Some Democrats in the Senate, like Finance Committee Chairman Max Baucus (D-MT) have expressed an interest in adding increased unemployment benefits or food stamps to any stimulus package to reach these people. It appears that Speaker Pelosi felt forced to give up demands for increasing these benefits in order to get the Bush administration to agree to making the tax rebates available for more lower-income people.

The Tax Measures

The rebates would be a maximum of $600 for singles and $1,200 for married couples. For people whose tax liability is below $600 (or $1,200 for couples), the rebate would be equal to tax liability, and a minimum benefit of $300 for singles and $600 for married couples would be available so long as they have at least $3,000 in earnings.
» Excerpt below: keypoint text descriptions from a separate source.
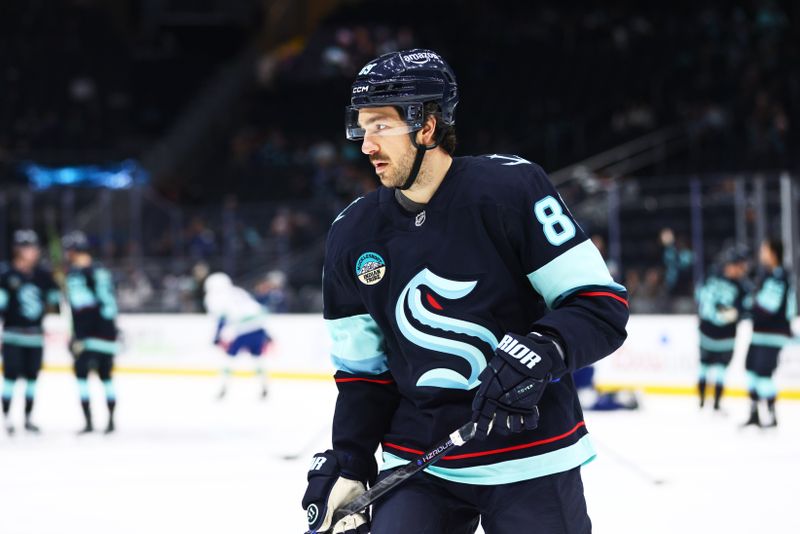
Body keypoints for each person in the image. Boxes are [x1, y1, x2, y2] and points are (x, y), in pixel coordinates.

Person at [302, 49, 629, 534]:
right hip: (420, 461)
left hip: (530, 455)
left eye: (381, 126)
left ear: (427, 127)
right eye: (362, 127)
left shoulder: (512, 190)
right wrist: (349, 460)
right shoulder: (353, 233)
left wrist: (545, 348)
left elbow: (600, 306)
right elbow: (362, 374)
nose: (366, 145)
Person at [0, 230, 61, 435]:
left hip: (35, 336)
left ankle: (27, 418)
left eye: (35, 247)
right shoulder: (6, 275)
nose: (34, 251)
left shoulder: (43, 275)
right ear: (18, 250)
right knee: (10, 377)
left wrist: (58, 283)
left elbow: (55, 304)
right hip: (13, 335)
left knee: (32, 378)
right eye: (29, 247)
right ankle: (7, 419)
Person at [62, 231, 120, 434]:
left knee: (82, 376)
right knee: (106, 377)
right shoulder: (101, 271)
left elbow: (80, 307)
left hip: (90, 335)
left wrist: (79, 336)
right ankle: (111, 422)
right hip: (108, 333)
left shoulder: (78, 275)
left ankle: (89, 422)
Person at [742, 238, 796, 428]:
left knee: (764, 374)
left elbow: (768, 307)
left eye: (764, 249)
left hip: (773, 334)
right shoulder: (767, 275)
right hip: (760, 333)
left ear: (773, 253)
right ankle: (754, 414)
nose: (761, 253)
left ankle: (772, 417)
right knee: (750, 371)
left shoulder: (779, 277)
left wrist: (748, 307)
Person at [695, 245, 752, 412]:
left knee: (710, 367)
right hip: (722, 335)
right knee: (712, 367)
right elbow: (745, 310)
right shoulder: (742, 286)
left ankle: (707, 403)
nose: (743, 269)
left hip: (709, 331)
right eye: (740, 265)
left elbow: (699, 296)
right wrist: (735, 313)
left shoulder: (711, 276)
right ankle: (709, 403)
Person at [203, 272, 271, 399]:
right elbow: (257, 309)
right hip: (258, 328)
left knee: (229, 360)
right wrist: (267, 334)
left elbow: (222, 318)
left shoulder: (214, 297)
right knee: (258, 359)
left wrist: (217, 337)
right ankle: (264, 386)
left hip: (240, 330)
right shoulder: (238, 291)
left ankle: (223, 387)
Finally, an additional $300 for each child would be available to anyone with any earnings.

The rebates would begin to phase out for singles with incomes of $75,000 and married couples with incomes of $150,000. As a result, they would be more targeted towards the middle-class than any tax bill we've seen during the Bush years.
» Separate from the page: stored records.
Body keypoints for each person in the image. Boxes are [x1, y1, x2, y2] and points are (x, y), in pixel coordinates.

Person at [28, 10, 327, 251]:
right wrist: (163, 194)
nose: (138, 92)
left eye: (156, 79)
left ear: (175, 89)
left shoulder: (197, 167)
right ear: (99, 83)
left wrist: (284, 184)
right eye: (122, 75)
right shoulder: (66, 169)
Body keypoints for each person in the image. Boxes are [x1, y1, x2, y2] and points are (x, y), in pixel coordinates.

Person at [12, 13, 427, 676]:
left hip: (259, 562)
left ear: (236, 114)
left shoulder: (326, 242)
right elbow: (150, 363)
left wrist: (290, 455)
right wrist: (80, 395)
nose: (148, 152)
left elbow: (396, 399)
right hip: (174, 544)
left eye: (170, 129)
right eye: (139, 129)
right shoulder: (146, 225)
The tax rebates would be advances on a one-year reduction of the 10 percent income tax rate to 0 percent for the first $6,000 of income for singles or $12,000 of income for married couples for 2008.

The business tax breaks would consist of so-called bonus depreciation (allowing businesses to immediately write off 50 percent of equipment and other capital) and doubling the amount of certain investments that small businesses can immediately expense from $125,000 to $250,000.

The Spending Increases that Were Left Out

Several advocacy organizations have called attention to the fact that the whole point of an effective stimulus is to put money in the hands of people who are most likely to spend that money right away to increase demand and provide an immediate boost to the economy. The stimulus proposal announced yesterday, however, would give smaller tax rebates to those people who work and pay federal payroll taxes but have incomes too low to pay federal income taxes.

Another group who would likely spend any money given to them includes those with no or very little earnings, who could be helped with increased unemployment benefits or food stamps. An expert with Moody's Economy.com has studied the effects of different stimulus measures on the economy and finds that increased UI benefits and food stamps provide the greatest increase in demand for each dollar spent. Business tax breaks, on the other hand, produce relatively little demand for each dollar spent. Investment usually takes quite a while to plan and implement and most investment is made by businesses that would not have tax liability anyway.

These aspects of the plan are very troubling, but they are not sufficient reason for members of the House to oppose it. The plan does provide some help for low-income and middle-income people, and House passage could be followed by a much improved bill in the Senate. Hopefully, this could lead to a final bill that does more for the economy and for Americans who need help.